Una quindicina di antirazzisti, desiderosi di fare il punto su di un mese di resistenza al Pacchetto Sicurezza, entrano nella sede del Comitato Regionale della Croce Rossa di via Bologna a Torino e - armati di sedie, megafono, registratore, pizzette, striscioni e volantini - si accomodano per dare vita ad una assemblea pubblica. I due poliziotti di guardia intervengono a cose fatte perché al momento dell’irruzione erano impegnatissimi a svuotarsi le narici da vecchie e solidissime incrostazioni: riescono solo a chiudere i cancelli, cercando di non fare entrare altra gente. In rapida successione si presentano sul posto numerosi agenti della Digos, compagni interessati all’assemblea, camionette della Celere ma dopo una mezz’ora di tira e molla i cancelli si riaprono e si può cominciare.
Intanto, qualcuno tra gli occupanti fa irruzione in una stanza a lato del cortile dove si sta tenendo un corso per aspiranti volontari e spiega ai presenti le proprie ragioni: ma proprio mentre si sta cominciando a discutere, la Digos trascina via i contestatori e da qual momento in poi la lezione continuerà protetta da un cordone di celerini alla porta. Oramai gli occupanti in assemblea sono una una quarantina, con intorno i crocerossini che passano, si fermano ad ascoltare, ripartono: qualcuno solidarizza di nascosto, altri non ne vogliono proprio sapere. Vengono fatte ascoltare alcune testimonianze registrate nei Cie gestiti dalla Croce Rossa e letti alcuni appelli, ci si racconta le novità di questi ultimi giorni di resistenza e lotta dentro ai Centri. Dopo un paio d’ore l’assemblea finisce, e si telefona ad alcuni reclusi in vari Cie italiani con cui si è in contatto per raccontare l’iniziativa, che dentro dicono di apprezzare moltissimo. Nel frattempo, e a più riprese, fa anche capolino ma sempre da lontano il solito Massimo Numa. Qualcuno lo riconosce, lo insegue, gli urla dietro, e lui si spaventa e scappa ancora una volta sgommando, questa volta a bordo di una Fiat Stilo di colore grigio scuro - guidata da non si sa chi - in tasca il suo pane quotidiano: le veline della Digos da cui trarrà il solito, mediocre articolo.
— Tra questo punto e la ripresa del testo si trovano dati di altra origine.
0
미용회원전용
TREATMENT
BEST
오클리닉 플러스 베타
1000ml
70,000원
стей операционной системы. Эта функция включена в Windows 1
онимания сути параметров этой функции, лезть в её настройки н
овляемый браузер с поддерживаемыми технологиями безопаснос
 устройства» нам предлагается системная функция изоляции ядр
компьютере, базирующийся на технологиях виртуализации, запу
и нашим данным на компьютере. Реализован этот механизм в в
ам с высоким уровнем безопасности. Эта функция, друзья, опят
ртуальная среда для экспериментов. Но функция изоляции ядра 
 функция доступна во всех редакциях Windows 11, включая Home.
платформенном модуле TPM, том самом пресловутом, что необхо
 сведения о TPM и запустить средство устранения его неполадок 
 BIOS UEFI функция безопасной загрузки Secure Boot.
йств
Poi, alle 22.30, escono gli aspiranti volontari, che erano stati invitati a fermarsi all’assemblea da un ulteriore intervento in aula.
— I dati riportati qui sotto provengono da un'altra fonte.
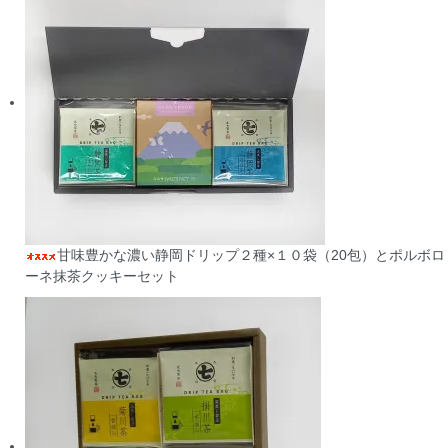
甘味豊かな濃い静岡ドリップ２種×１０袋（20包）とポルボロ
ーネ抹茶クッキーセット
A molti di loro evidentemente il tema non interessa, visto che neanche si fermano. Quei pochi che rimangono a parlare sono scettici, mettono in discussione l’autenticità delle testimonianze, negano l’evidenza, attribuiscono le responsabilità dei maltrattamenti a poche mele marce, arrivano a dire che comunque non possono denunciare i pestaggi per tutelare la privacy del pestato. Sono preparati, questi studenti, pronti per entrare nei Centri. I più deboli di stomaco tra gli antirazzisti iniziano a raccogliere le sedie e le pizzette avanzate, e in poco tempo il gruppo di contestatori se ne va.